**Work instruction 1**
In the page on problems with diffs, give the passage starting at "There really isn’t" and ending at "the file modifications." again, swapping "filenames" for "file paths".
**Work instruction 2**
Turn the paragraph of the diffs page that begins "Diffs are pretty good at handling" into a short bulleted list that keeps its main facts.

The Problems with Diffs¶

Diffs today have a number of problems that may not seem that obvious if you’re not working closely with them. Parsing them, generating them, passing them between various systems.

We covered some of this on the front page, but let’s go into more detail on the problems with diffs today.

Revision control systems represent data differently¶

There really isn’t much of a standard in how you actually store information in diffs. All you really can depend on are the original and modified filenames (but not the format used to show them), and the file modifications.

A number of things have been bolted onto diffs and handled by GNU patch over the years, but very little has become standardized. This makes it very difficult to reliably store or parse metadata without writing a lot of custom code.

Git, for instance, needs to track data such as file modes, SHA1s, similarity information (for move/rename detection), and more. They do this with some strings that appear above the typical ---/+++ filename blocks that Git knows how to parse, but GNU patch will ignore. For instance, to handle a file move, you might get:

diff --git a/README b/README2
index 91bf7ab..dd93b71 100644
similarity index 95%
rename from README
rename to README2
--- a/README
+++ b/README

Perforce, on the other hand, doesn’t encode any information on revisions or file modes, requiring that tools add their own metadata to the files. For example, Review Board adds this additional data for a moved file with changes (based on an existing extended Perforce diff format it adopted for compatibility):

Moved from: //depot/project/README
Moved to: //depot/project/README2
--- //depot/project/README  //depot/project/README#2
+++ //depot/project/README2  12-10-83 13:40:05

Or without changes:

==== //depot/project/README#2 ==MV== //depot/project/README2 ====

Let’s look at a simple diff in CVS:

Index: README
===================================================================
RCS file: /path/to/README,v
retrieving revision 1.1
retrieving revision 1.2
diff -u -p -r1.1 -r1.2
--- README    07 May 2014 08:50:30 -0000      1.1
+++ README    10 Dec 2014 13:40:05 -0000      1.2

No real consistency, and the next revision control system that comes along will probably end up injecting its own arbitrary content in diffs.

Operations like moves/deletes are inconsistent¶

Diffs are pretty good at handling file modifications and, generally, the introduction of new files. Unfortunately, they fall short at handling other simple operations, like a deleted file or a moved/renamed file. Again, different implementations end up representing these operations in different ways.

For some time, Perforce’s p4 diff wouldn’t show deleted file content, prompting some companies to write their own wrapper.

TFS won’t even show added or deleted content natively.

**Given records**
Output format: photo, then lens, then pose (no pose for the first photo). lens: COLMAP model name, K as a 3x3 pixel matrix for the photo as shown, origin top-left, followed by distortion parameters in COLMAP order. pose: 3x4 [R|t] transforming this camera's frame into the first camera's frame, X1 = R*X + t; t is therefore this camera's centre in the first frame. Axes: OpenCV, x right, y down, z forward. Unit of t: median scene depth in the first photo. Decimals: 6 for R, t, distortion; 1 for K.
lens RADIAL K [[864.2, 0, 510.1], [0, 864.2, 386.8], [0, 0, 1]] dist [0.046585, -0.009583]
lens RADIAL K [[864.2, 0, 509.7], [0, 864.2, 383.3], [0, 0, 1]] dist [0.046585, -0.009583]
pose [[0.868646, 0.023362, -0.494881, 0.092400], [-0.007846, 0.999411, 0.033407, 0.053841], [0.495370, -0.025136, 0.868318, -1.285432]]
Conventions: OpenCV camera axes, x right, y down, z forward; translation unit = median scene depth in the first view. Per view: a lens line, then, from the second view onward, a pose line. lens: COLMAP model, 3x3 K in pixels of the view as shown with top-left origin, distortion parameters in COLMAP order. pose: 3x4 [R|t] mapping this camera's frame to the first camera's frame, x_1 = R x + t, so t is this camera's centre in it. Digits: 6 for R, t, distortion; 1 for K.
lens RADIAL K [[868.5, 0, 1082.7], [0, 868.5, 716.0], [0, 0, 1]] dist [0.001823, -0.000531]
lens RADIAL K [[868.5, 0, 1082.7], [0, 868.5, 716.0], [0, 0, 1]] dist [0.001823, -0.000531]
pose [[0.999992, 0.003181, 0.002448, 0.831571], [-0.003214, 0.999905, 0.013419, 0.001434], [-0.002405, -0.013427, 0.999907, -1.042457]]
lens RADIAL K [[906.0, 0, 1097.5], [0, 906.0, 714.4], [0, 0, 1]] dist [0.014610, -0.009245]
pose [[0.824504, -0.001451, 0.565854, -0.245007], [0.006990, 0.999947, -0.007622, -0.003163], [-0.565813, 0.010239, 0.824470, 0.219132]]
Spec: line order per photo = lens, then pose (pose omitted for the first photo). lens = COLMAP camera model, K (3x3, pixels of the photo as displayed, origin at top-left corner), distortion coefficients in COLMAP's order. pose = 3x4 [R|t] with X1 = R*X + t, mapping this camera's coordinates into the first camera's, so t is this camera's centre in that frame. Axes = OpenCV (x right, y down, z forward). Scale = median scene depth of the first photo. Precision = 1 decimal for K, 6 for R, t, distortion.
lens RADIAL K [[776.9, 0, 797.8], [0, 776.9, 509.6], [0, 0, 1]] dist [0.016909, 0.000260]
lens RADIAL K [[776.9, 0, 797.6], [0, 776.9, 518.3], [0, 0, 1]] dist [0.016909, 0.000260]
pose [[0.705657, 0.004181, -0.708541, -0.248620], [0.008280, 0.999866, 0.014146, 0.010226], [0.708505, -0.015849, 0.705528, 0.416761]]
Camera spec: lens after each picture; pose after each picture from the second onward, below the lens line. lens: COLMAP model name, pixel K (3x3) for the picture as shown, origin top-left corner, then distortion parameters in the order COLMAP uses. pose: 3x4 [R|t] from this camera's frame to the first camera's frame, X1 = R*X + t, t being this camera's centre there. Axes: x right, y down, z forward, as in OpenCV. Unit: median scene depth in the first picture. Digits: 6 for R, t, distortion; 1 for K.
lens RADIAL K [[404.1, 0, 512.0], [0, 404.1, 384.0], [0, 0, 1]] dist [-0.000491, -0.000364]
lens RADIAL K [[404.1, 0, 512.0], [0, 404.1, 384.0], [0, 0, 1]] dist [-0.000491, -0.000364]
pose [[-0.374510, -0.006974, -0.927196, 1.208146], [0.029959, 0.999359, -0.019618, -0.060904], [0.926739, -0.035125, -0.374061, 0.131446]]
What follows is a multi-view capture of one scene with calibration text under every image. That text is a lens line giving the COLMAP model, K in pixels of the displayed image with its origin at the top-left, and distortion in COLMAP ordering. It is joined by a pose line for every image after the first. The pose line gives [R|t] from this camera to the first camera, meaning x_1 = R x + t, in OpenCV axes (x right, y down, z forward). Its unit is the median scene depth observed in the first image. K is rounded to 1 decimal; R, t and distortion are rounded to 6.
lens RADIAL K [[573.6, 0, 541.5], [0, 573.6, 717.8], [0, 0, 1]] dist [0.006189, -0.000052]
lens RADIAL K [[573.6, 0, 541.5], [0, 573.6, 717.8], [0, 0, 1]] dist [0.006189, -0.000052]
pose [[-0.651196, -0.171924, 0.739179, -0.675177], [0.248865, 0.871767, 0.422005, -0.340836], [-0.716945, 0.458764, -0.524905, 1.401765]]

**Exercise solution 1**
There really isn’t much of a standard in how you actually store information in diffs. All you really can depend on are the original and modified file paths (but not the format used to show them), and the file modifications.

**Exercise solution 2**
- Diffs handle file modifications well and generally handle new files well.
- They fall short on simple operations such as deleted files and moved or renamed files.
- Different implementations represent these operations in different ways.